A New Accountability System
As part of the NCLB waiver agreement, states agreed to raise standards, improve accountability, and undertake essential reforms to improve teacher effectiveness. So, while Georgia will still test its students annually, the NCLB waiver allows the state to move away from focusing solely on the state’s minimal competency tests. Instead, Georgia will use the Georgia College and Career Ready Performance Index (CCRPI) as the new measure of school and student achievement. Many believe that the CCRPI evaluates performance much better than NCLB, because it uses several different variables rather than a single test to measure achievement.

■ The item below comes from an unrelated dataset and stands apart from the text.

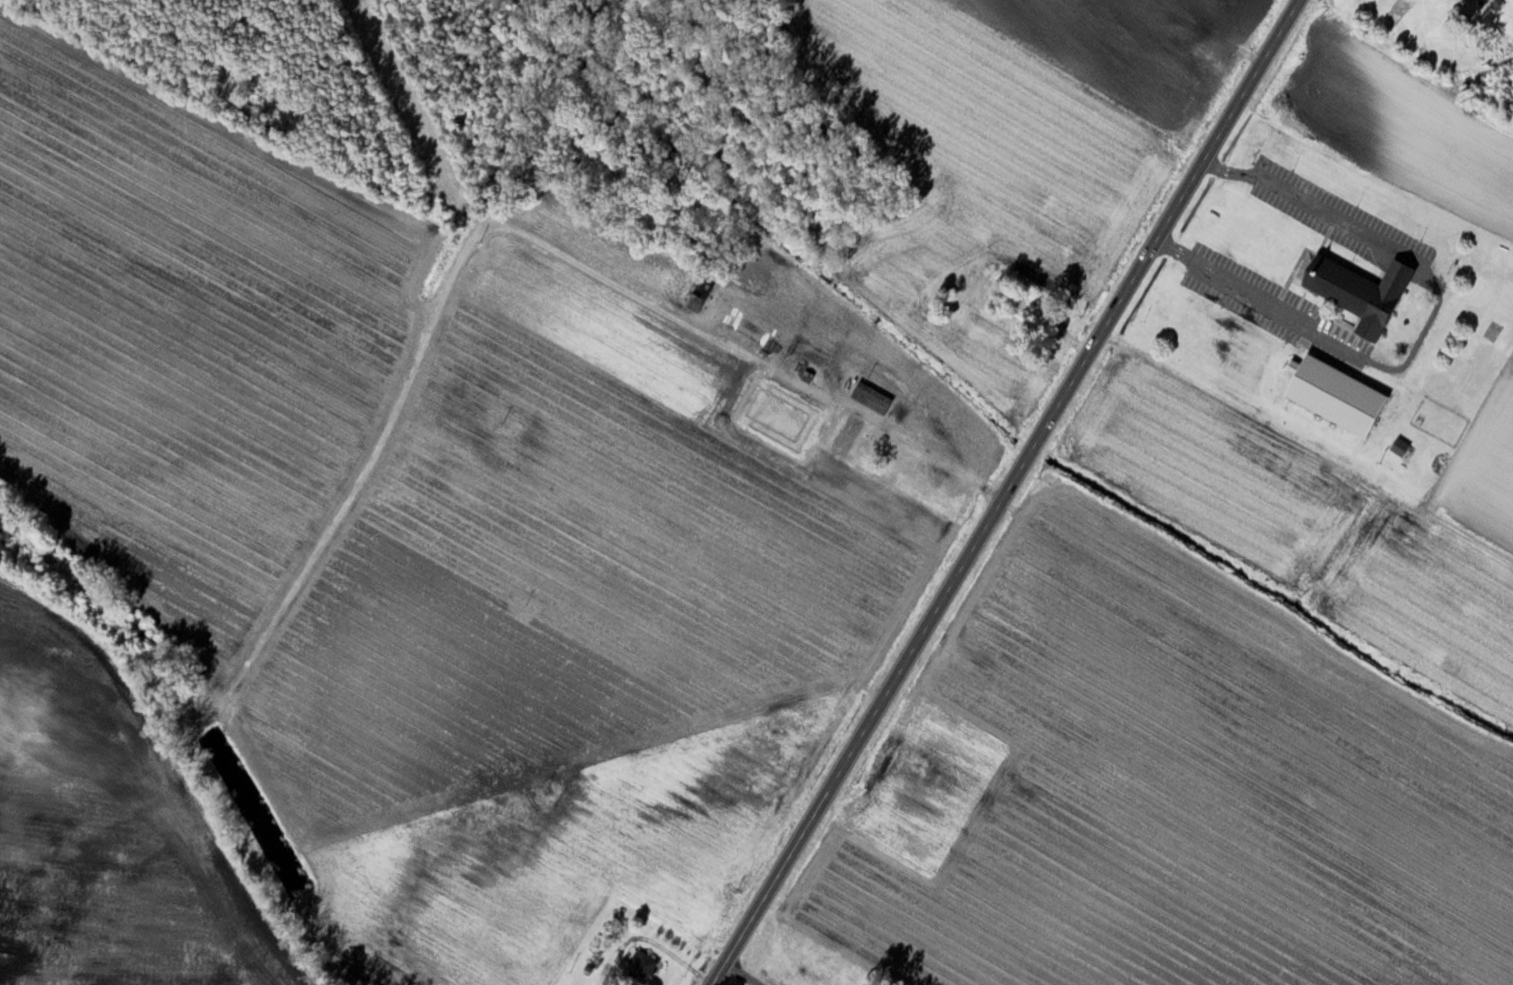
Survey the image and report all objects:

The Common Core Connection
The Common Core Curriculum Initiative satisfies the NCLB’s waiver’s requirement to raise standards and the initiative is consistent with CCRPI . It also responds to complaints that the NCLB standards could never be realistically attained. And while educators previously felt forced to focus on recall and breadth, the Common Core Standards Initiative pushes educators to focus on critical thinking and depth of skills. It shifts the focus from group test scores to individual performance standards that demonstrate the developing skills and proficiencies students need for post-secondary success.
The initiative provides states with rigorous, consistent standards for K-12 English language arts and math, and spells out what children are expected to learn in those subjects so that when they graduate from high school they are able to succeed in entry-level college courses and in workforce training programs.
Consistent and Uniform Learning Nationwide
This means that teachers and parents will have more consistency and clarity about what students across the country are expected to learn. Until now, states have made individual determinations about academic standards and learning expectations, which have resulted in students at the same grade level learning and achieving at different levels from state to state.
Utilizing consistent standards will make learning more uniform across the country, ensure more consistent exposure to learning materials and experiences and provide appropriate benchmarks for all students, no matter where they live.
Common Core has already been adopted by 48 states and the District of Columbia. The curriculum provides a framework that is re-engineering public education by producing graduates who are prepared, tech-savvy and equipped for success in college, career and beyond.